By late May songbird migration has just passed its peak, and while most of the expected species have arrived back in our region, there is still a possibility of seeing something new. I headed out to the Eagleson Storm Water Ponds early on the morning of Saturday, May 26, hoping for something just as awesome as the Olive-sided Flycatcher or the Blackburnian Warbler I’d seen on May 21, but not really expecting much. Indeed, there were fewer songbirds than I was hoping for, with only three warbler species (Common Yellowthroat, American Redstart, and Yellow Warbler), a singing Purple Finch, and a singing Red-eyed Vireo, all of which are common local breeders in our region. There were no unexpected flycatchers, grosbeaks, tanagers, wrens, mimids or other migrating species stopping over briefly at the ponds before continuing their journey elsewhere.

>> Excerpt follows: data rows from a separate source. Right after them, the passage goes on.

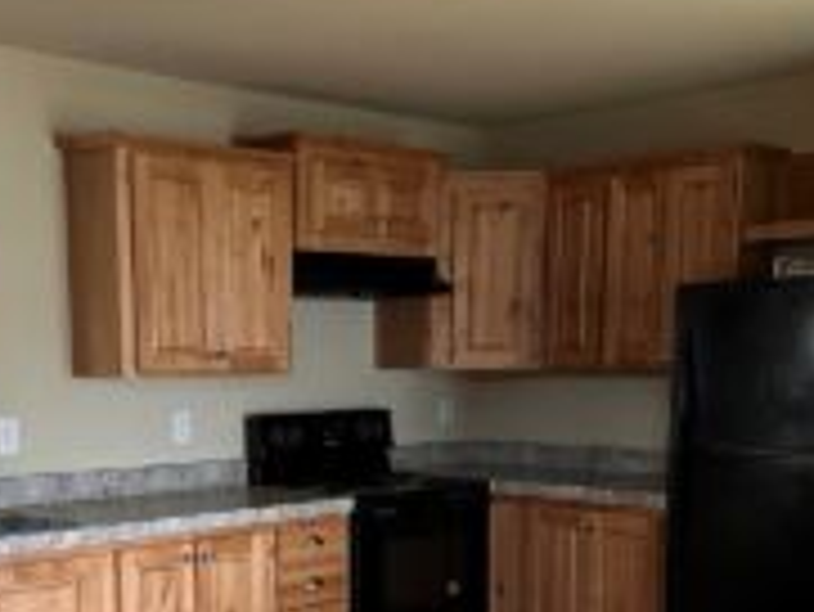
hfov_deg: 36.0
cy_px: 536
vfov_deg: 26.7
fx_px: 1247
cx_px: 324
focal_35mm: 53
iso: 1000
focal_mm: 6.86
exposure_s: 1/44
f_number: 1.78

I wasn’t expecting any new shorebirds to show up, but when I arrived at the central pond and scanned the edges, I was shocked to hear the plaintive whistle of a plover and see a group of black and white birds on the far side of the channel. I got as close as I could and counted eight Black-bellied Plovers scattered in the muck – four males in near-pristine breeding plumage, three presumed females whose juvenile appearance was belied by the darkening bellies and faces, and one indeterminate bird in non-breeding plumage.

Black-bellied Plovers

This is only the second time I’ve seen this species at the ponds – the first time was on September 18, 2016, when I’d watched a juvenile bird fly in and land on the mudflats shortly before a flock of 39 (!!!) Killdeer flew in and immediately engulfed the plover. Spring sightings, however, are much less common, as water levels in our region are generally still too high to provide the extensive mudflats that attract most plovers and shorebirds. Conditions at the ponds have been good, however, as water levels are controlled less by runoff from melting snow and more by the amount of rainfall our area receives – we’ve only had one day of rainfall over 20 mm since the beginning of April, and a handful of days where the rainfall totaled more than 10 mm. As a result, the mucky pond edges and developing mudflats have attracted a good number shorebirds this spring, including Least Sandpipers, Semipalmated Plovers, Greater Yellowlegs, and the usual Killdeer and Spotted Sandpipers.

Black-bellied Plovers

I took a few photos, but the distance and overcast conditions didn’t do these birds justice. I was surprised by how frequently they called, until I realized that they seemed bothered by the number of people walking along the trail above them. Whenever someone jogged past, they hustled off just a little further away, giving their whistled calls. I guess the amount of human activity proved to be too much, for they were gone by the time I circled back.

Black-bellied Plovers

The Black-bellied Plover is one of my favourite shorebirds, and one that I don’t see too often. It is the largest of the North American plovers, and with its black face and belly, white headdress, and sharp black-and-white checkerboard pattern on its back, definitely one of our most striking. As it breeds in the Arctic tundra, migration is the only time we see this species; look for Black-bellied Plovers on mudflats, beaches, or in plowed fields.